Com mais armas e munições do que nunca disponíveis para o público em geral, e um forte apoio vocal da polícia e das forças armadas, Bolsonaro está tratando a sociedade brasileira como refém. Como ele tem feito isso?
Desde que tomou posse, Bolsonaro nomeou quase 3 mil militares para cargos governamentais. 10 membros das forças armadas ocupam atualmente cargos ministeriais. Em 2019, ele fez propostas econômicas para os militares, introduzindo aumentos salariais e poupando-os do pior da reforma da previdência. E enquanto inicialmente se esperava que os generais mais moderados agissem como uma influência apaziguadora no seu candidato, agora está claro que Bolsonaro conseguiu amordaçá-los.
Tendo os mais altos cargos do exército guardados no bolso, Bolsonaro também conta com a lealdade da sua base e dos membros da força policial brasileira em toda a vasta nação. Embora as forças policiais estaduais sejam, tecnicamente, subordinadas aos governos estaduais, Bolsonaro tem uma forte influência sobre eles. Em fevereiro deste ano, quando PMs fizeram motim contra o governador do estado do Ceará – um rival político –, Bolsonaro ficou em silêncio, recusando-se a condenar a ação.

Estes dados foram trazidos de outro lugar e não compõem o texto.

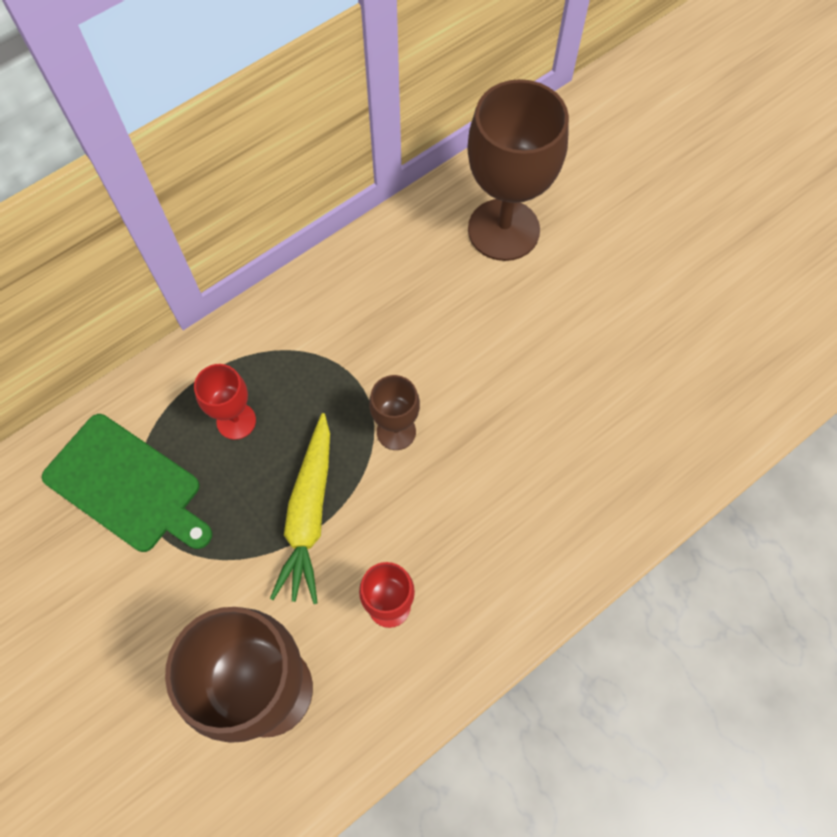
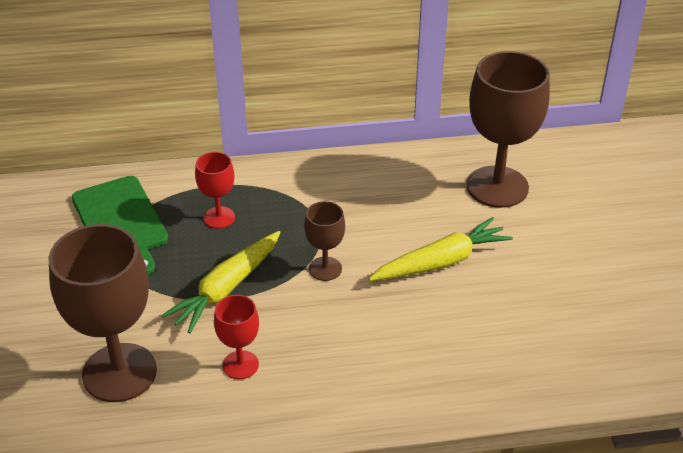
camera: 30 degrees right, 25 degrees down
none -> yellow carrot [369,217,513,281]

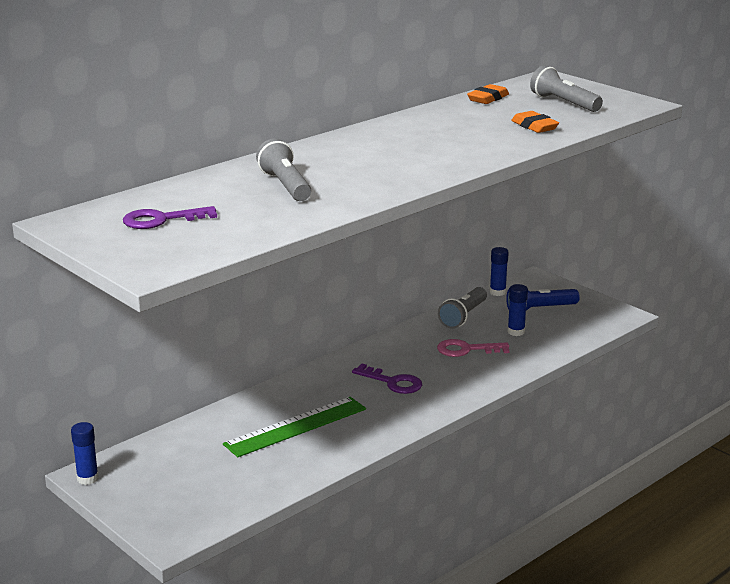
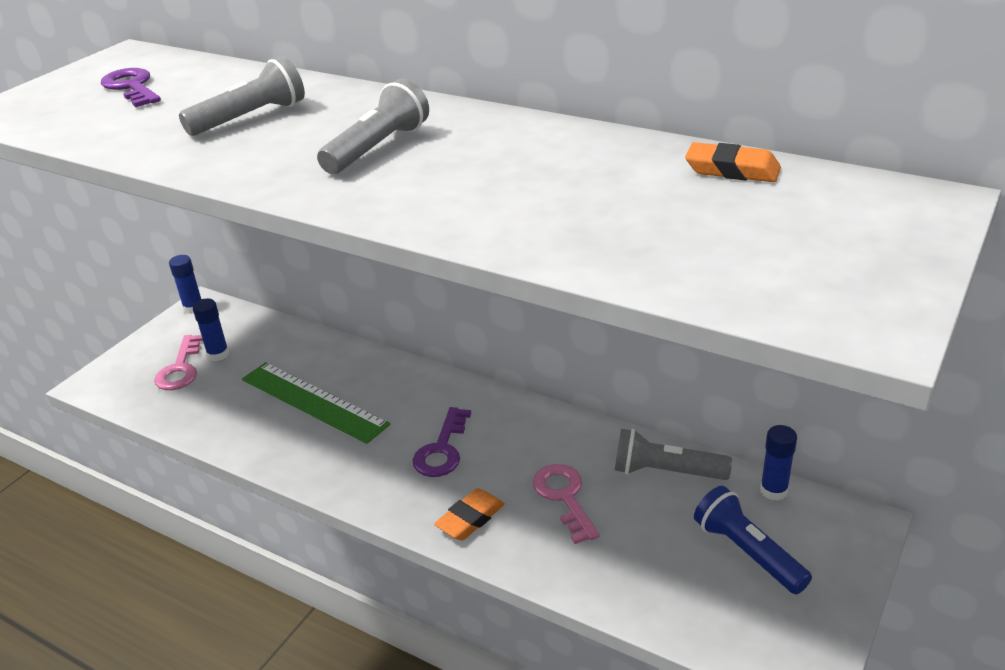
camera: 75 degrees right, 10 degrees up
blue glue stick [507,284,528,336] -> blue glue stick moved to [193,298,229,361]
orange eraser [511,111,559,133] -> orange eraser moved to [434,488,505,540]
grey flashlight [530,65,603,112] -> grey flashlight moved to [317,79,429,174]
none -> pink key [154,335,203,390]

A polícia do estado de São Paulo também demonstrou recentemente seu viés em relação ao presidente, recusando-se a dispersar as manifestações pró-Bolsonaro que romperam a quarentena, enquanto recentemente havia atirado bombas de efeito moral contra uma manifestação antifascista.
Estima-se que, em 2015, havia 425 mil PMs no Brasil. Segundo a Constituição Brasileira, a polícia militar é considerada reserva auxiliar do Exército e tem a responsabilidade de patrulhar as ruas, manter a ordem pública, atender ocorrências e prender suspeitos. Seus membros são processados por suas violações em tribunais militares e, portanto, geralmente não respondem perante instituições civis.
A incapacidade do Brasil de processar as atrocidades cometidas pelo golpe militar negou ao país o tão necessário reconhecimento do passado. Ao contrário dos vizinhos Chile e Argentina, uma Lei de Anistia de 1979 protegeu a hierarquia militar que cometeu crimes de lesa-humanidade. Esse fiasco, e o fracasso dos sucessivos governos civis em remodelar o papel das forças armadas para uma sociedade democrática, permitiu que a ideologia fascista de Bolsonaro, tão claramente expressa em sua entrevista de 1999, florescesse.
O ex-presidente Fernando Henrique Cardoso disse recentemente que outro golpe militar não era necessário para que a democracia brasileira morresse; bastaria que Bolsonaro assumisse poderes extraordinários. Considerando que Bolsonaro também está armando civis, fica claro que já está usando a ameaça da violência para se proteger dos rivais e da possibilidade de impeachment.
Recentemente, Bolsonaro voou de helicóptero sobre uma multidão de seus apoiadores. Após o pouso, ele montou um cavalo na companhia da polícia militar e desfilou diante de seus seguidores. Tal grandiloquência sugere que Bolsonaro acredita que ele pode estar cada vez mais próximo do poder absoluto.